Action item:
In the entries below, find every line holding the string "devops" and collect it.

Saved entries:

- Opening Delimiter -

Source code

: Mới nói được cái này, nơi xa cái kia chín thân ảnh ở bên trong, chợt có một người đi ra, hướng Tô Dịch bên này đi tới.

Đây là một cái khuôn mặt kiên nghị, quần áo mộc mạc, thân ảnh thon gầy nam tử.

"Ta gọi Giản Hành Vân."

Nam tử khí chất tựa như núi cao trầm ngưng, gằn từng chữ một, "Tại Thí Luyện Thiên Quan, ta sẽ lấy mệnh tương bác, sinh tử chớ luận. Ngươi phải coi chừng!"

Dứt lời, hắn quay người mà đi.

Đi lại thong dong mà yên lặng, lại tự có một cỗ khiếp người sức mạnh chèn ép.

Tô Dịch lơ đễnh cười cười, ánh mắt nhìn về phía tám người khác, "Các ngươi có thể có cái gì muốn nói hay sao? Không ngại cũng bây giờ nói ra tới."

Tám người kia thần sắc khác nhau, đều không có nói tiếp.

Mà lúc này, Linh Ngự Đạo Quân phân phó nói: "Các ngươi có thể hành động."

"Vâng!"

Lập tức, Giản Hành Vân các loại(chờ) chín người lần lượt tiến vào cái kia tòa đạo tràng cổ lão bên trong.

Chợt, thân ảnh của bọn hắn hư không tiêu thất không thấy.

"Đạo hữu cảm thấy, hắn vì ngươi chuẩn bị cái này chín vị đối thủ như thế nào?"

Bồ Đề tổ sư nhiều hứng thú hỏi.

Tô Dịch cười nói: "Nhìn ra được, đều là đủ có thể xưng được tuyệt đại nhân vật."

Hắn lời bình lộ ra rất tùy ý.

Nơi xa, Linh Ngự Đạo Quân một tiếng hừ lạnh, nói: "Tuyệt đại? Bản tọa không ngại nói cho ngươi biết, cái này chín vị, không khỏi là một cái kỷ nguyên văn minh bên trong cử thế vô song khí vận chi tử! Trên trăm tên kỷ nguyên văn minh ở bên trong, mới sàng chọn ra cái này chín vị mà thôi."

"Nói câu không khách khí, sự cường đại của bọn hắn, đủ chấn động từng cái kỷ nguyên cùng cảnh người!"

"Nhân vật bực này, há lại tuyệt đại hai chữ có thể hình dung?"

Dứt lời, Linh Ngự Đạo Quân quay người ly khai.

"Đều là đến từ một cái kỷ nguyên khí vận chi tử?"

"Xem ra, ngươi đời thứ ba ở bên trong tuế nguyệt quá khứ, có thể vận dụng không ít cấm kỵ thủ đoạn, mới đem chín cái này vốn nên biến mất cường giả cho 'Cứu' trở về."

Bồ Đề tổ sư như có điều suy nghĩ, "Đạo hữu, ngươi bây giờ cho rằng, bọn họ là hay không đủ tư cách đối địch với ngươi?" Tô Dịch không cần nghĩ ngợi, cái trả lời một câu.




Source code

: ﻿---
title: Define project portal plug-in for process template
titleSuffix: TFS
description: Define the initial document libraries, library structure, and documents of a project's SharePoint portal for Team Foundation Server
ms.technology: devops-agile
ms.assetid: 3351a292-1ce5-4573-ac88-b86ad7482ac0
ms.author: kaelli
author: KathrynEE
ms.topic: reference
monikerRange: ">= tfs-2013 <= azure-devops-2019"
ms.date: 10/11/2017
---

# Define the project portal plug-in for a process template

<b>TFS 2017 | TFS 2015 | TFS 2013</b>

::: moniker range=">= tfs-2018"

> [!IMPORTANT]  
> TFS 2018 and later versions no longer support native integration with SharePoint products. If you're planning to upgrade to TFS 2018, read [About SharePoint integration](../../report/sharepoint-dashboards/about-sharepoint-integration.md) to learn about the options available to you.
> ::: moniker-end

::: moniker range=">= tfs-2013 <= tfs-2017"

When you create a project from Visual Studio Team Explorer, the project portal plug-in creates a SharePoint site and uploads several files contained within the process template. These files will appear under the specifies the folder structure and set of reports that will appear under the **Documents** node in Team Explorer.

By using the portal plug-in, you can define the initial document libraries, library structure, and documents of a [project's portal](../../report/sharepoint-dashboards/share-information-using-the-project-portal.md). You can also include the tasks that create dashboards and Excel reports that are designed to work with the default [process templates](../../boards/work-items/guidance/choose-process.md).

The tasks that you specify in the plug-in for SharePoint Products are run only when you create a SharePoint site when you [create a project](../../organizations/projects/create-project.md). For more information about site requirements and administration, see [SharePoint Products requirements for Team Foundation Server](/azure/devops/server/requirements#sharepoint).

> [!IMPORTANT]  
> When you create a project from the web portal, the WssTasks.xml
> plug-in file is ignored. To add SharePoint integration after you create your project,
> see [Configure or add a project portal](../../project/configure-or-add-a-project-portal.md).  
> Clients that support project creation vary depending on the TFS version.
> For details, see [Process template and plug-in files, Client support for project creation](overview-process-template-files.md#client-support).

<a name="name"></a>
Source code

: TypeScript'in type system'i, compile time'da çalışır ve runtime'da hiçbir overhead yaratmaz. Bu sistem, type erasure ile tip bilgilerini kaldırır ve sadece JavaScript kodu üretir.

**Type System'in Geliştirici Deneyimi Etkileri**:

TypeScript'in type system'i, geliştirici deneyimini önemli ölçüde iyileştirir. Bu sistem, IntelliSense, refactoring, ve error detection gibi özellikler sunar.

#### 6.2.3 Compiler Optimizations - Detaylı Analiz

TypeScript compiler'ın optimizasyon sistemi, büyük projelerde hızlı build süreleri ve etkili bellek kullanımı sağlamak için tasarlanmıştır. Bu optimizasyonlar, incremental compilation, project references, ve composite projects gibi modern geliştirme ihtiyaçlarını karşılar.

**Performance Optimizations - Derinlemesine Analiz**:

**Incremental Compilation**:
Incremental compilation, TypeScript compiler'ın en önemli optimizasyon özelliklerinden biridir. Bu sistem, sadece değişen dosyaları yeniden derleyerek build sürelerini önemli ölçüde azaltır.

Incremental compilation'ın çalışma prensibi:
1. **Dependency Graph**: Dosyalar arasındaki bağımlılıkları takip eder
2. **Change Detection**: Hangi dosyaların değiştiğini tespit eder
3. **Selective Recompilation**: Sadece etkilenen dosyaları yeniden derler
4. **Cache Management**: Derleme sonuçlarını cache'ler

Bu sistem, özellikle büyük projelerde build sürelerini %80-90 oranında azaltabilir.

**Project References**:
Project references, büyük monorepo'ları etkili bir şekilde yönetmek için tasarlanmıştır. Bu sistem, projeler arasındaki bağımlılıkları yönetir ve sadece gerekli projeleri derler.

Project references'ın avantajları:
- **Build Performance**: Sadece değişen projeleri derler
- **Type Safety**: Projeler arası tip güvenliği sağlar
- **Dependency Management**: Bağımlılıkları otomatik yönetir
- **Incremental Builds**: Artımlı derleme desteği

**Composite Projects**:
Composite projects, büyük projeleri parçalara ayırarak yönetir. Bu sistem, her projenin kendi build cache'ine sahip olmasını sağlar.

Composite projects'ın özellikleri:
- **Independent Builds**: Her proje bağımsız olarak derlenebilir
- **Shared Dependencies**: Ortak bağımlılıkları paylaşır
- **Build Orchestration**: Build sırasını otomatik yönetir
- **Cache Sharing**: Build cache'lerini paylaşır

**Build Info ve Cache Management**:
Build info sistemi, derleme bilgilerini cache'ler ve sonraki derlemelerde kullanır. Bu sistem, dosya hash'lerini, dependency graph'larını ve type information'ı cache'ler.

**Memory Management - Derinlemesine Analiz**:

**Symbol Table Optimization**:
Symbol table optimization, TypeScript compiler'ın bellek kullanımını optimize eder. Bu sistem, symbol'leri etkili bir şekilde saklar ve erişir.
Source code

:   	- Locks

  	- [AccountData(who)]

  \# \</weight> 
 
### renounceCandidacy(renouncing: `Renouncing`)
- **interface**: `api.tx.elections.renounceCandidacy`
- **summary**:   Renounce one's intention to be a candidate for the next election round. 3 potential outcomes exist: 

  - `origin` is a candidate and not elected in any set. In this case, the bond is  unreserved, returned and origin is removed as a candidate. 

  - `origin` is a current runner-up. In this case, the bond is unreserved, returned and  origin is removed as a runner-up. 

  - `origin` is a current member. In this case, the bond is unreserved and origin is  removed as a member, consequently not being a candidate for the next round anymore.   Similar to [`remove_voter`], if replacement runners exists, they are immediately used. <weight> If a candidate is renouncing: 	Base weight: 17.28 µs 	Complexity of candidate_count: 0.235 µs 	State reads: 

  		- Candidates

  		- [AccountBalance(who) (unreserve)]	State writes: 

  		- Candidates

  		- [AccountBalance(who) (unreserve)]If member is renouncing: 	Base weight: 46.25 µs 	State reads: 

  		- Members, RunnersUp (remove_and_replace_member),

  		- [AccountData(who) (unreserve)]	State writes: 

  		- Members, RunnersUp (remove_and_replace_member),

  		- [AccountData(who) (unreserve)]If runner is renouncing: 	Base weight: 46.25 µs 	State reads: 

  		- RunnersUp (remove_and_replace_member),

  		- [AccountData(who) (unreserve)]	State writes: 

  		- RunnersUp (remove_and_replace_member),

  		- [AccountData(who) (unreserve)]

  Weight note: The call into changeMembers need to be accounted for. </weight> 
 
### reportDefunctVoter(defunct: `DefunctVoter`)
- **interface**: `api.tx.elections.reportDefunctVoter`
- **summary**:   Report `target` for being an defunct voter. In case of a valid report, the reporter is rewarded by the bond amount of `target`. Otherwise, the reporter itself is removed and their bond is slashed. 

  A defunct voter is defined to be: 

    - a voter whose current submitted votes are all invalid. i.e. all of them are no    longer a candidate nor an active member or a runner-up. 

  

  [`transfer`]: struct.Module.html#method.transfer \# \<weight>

- Closing Delimiter -

Exercise output:
ms.technology: devops-agile
monikerRange: ">= tfs-2013 <= azure-devops-2019"
The tasks that you specify in the plug-in for SharePoint Products are run only when you create a SharePoint site when you [create a project](../../organizations/projects/create-project.md). For more information about site requirements and administration, see [SharePoint Products requirements for Team Foundation Server](/azure/devops/server/requirements#sharepoint).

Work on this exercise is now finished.